When a couple is not being helped through the various medical procedures available (like in vitro fertilization), they will often consider using donor eggs.  These allow an infertile woman to carry a child and give birth. The use of donor eggs is becoming more common especially in women over 40. Most egg donation is anonymous, but there are times when the couple knows the donor.

An egg donor contract should always be in place.  This document will specify, in detail, about the conditions regarding the donation, birth, and any future contact between the parties — including the child.

By using a fertility clinic, you can select from pre-screened candidates.  Some couples prefer to bypass the clinic with its long list of requests and work through other agencies or registries.  Some people will even place ads for potential donors through newspapers, colleges, or other publications.

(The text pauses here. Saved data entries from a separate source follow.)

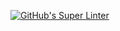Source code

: [![GitHub's Super Linter](https://github.com/ICS20-Programming-SamuelC/Unit3-01-HTML-AreaTrapezoid/workflows/GitHub's%20Super%20Linter/badge.svg)](https://github.com/ICS20-Programming-SamuelC/Unit3-01-HTML-AreaTrapezoid/actions)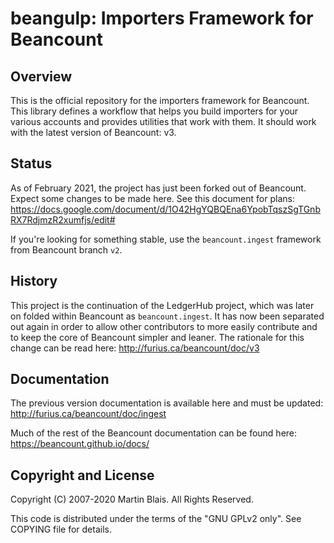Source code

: # beangulp: Importers Framework for Beancount

## Overview

This is the official repository for the importers framework for Beancount. This
library defines a workflow that helps you build importers for your various
accounts and provides utilities that work with them. It should work with the
latest version of Beancount: v3.

## Status

As of February 2021, the project has just been forked out of Beancount.
Expect some changes to be made here.
See this document for plans:
https://docs.google.com/document/d/1O42HgYQBQEna6YpobTqszSgTGnbRX7RdjmzR2xumfjs/edit#

If you're looking for something stable, use the `beancount.ingest` framework
from Beancount branch `v2`.

## History

This project is the continuation of the LedgerHub project, which was later on
folded within Beancount as `beancount.ingest`. It has now been separated out
again in order to allow other contributors to more easily contribute and to keep
the core of Beancount simpler and leaner. The rationale for this change can be
read here:
http://furius.ca/beancount/doc/v3


## Documentation

The previous version documentation is available here and must be updated:
http://furius.ca/beancount/doc/ingest

Much of the rest of the Beancount documentation can be found here:
https://beancount.github.io/docs/


## Copyright and License

Copyright (C) 2007-2020  Martin Blais.  All Rights Reserved.

This code is distributed under the terms of the "GNU GPLv2 only".
See COPYING file for details.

Age is a critical factor and some programs have restrictions.  Some won’t accept donors who are older than their mid-20s. The latest recommendations suggest egg donors be under the age of 34.

The screenings should include detailed information about medical history, including mental health, background, education, and lifestyle.  You may also want to have a separate entity perform a criminal background check.

Working on your own means you need to complete all the interviews and screenings on your own.  This can be very time consuming and sometimes frustrating. During the evaluation process, don’t skimp on the testing.  Be sure they are screened for genetic disorders and diseases.

There are also legal issues involved like parental rights and opportunities for the child to seek their biological parent.

As you can tell, there’s a lot to consider and decide when opting for an egg donor. If it is something you wish to pursue, make sure to do your homework and interview at reputable clinics and agencies to see if this process is right for you.